Les pénalités pour pollution sont également en baisse
L’EIP a également constaté que les sanctions administratives contre les pollueurs étaient en baisse. Il indique que l’EPA a imposé 41 millions de dollars de pénalités jusqu’en septembre. Cela représente 8 millions de dollars de moins, corrigé de l’inflation, que la même période de la première année de Biden, et 5 millions de dollars de moins que la première administration Trump.
« Les lois environnementales de notre pays n’ont aucun sens lorsque l’EPA ne les applique pas », déclare Jen Duggan, directrice exécutive de l’EIP. « Ne pas appliquer nos lois environnementales signifie que les Américains à travers le pays sont plus susceptibles d’être exposés à une pollution illégale de l’air et de l’eau qui menace leur santé et leur qualité de vie. »
EIP reconnaît dans son analyse, il peut être difficile de mesurer les efforts d’application au cours de la première année d’administration, en partie parce que la résolution de certains cas peut prendre plus d’un an. Le groupe a également découvert quelques cas, tels que les normes relatives à l’eau potable, où les chiffres de l’application actuelle de l’administration Trump sont plus élevés que ceux des administrations précédentes.
Axé sur la déréglementation
L’analyse de l’EIP sur le bilan de l’EPA en matière d’application des lois se déroule dans un environnement où l’administration Trump a privilégié la déréglementation, la réorganisation du gouvernement et l’encouragement des travailleurs à quitter leur emploi, y compris à l’EPA.
En mars dernier, l’administrateur de l’EPA, Lee Zeldin, plans annoncés pour cibler plus de deux douzaines de règles et de politiques, le qualifiant de « jour de déréglementation le plus important de l’histoire des États-Unis ». De telles annonces sont généralement faites en termes économiques plutôt qu’en termes de santé publique, car Trump cherche à renverser le programme climatique de l’ancien président Biden tout en stimuler les combustibles fossiles nationaux.

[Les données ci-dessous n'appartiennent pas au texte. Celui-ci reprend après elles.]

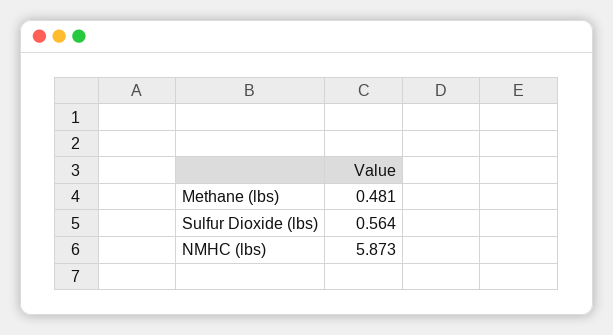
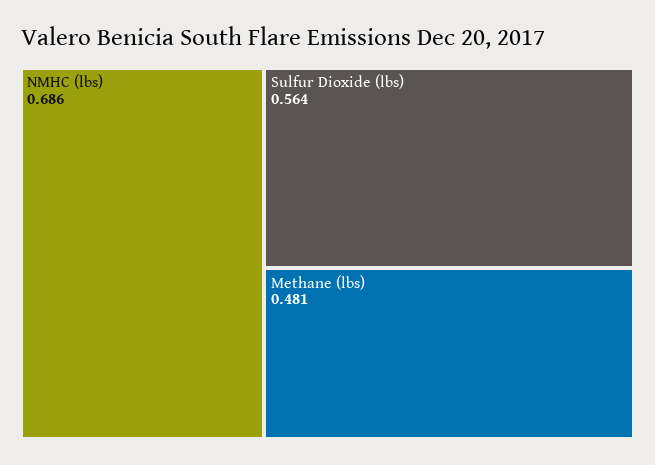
  {
    "Methane (lbs)": 0.481,
    "Sulfur Dioxide (lbs)": 0.564,
-   "NMHC (lbs)": 5.873
+   "NMHC (lbs)": 0.686
  }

En septembre, Trump a qualifié le changement climatique d’« escroquerie ». en parlant aux Nations Unies. Il a retiré les États-Unis de l’Accord de Paris de 2015, qui vise à éviter les pires conséquences d’un climat plus chaud en réduisant considérablement les émissions de gaz à effet de serre au cours des prochaines décennies.

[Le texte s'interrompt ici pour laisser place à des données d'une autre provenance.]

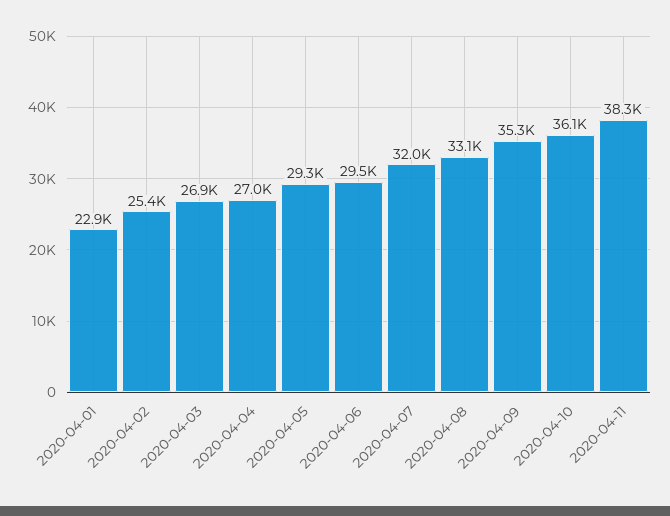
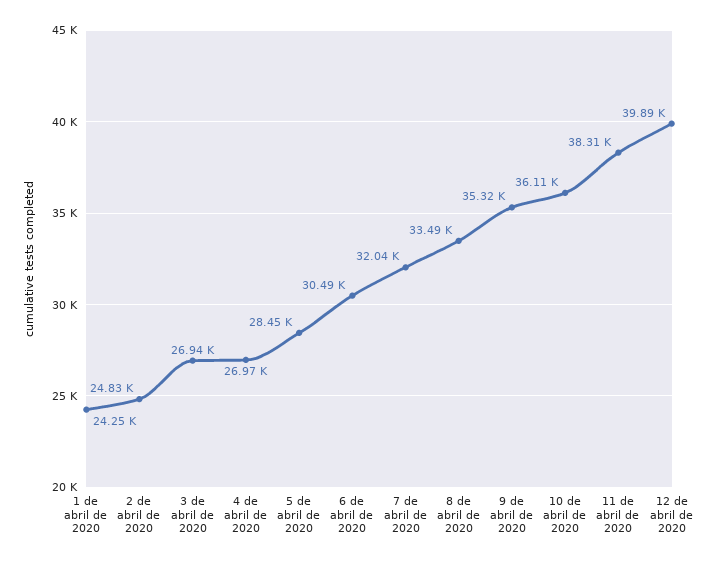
  {
-   "2020-04-01": 22900,
+   "2020-04-01": 24250,
-   "2020-04-02": 25400,
+   "2020-04-02": 24830,
    "2020-04-03": 26940,
    "2020-04-04": 26970,
-   "2020-04-05": 29300,
+   "2020-04-05": 28450,
-   "2020-04-06": 29500,
+   "2020-04-06": 30490,
    "2020-04-07": 32040,
-   "2020-04-08": 33100,
+   "2020-04-08": 33490,
    "2020-04-09": 35320,
    "2020-04-10": 36110,
-   "2020-04-11": 38310
+   "2020-04-11": 38310,
+   "12 de abril de 2020": 39890
  }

« Nous enfonçons un poignard directement au cœur de la religion du changement climatique pour réduire le coût de la vie des familles américaines, libérer l’énergie américaine, ramener des emplois dans l’automobile aux États-Unis et bien plus encore », a déclaré Zeldin lors de l’annonce en mars dernier.
L’administration Trump envisage d’abroger limites de pollution climatique des centrales électriques, annuler une conclusion de 2009 qui sous-tend une grande partie des actions du gouvernement pour freiner le changement climatique, et mettre fin aux règles sur la pollution climatique pour les véhicules. Ces efforts sont en cours alors que disent les climatologues les trois dernières années ont été les plus chaudes jamais enregistrées et pourraient indiquer que le réchauffement pourrait s’accélérer.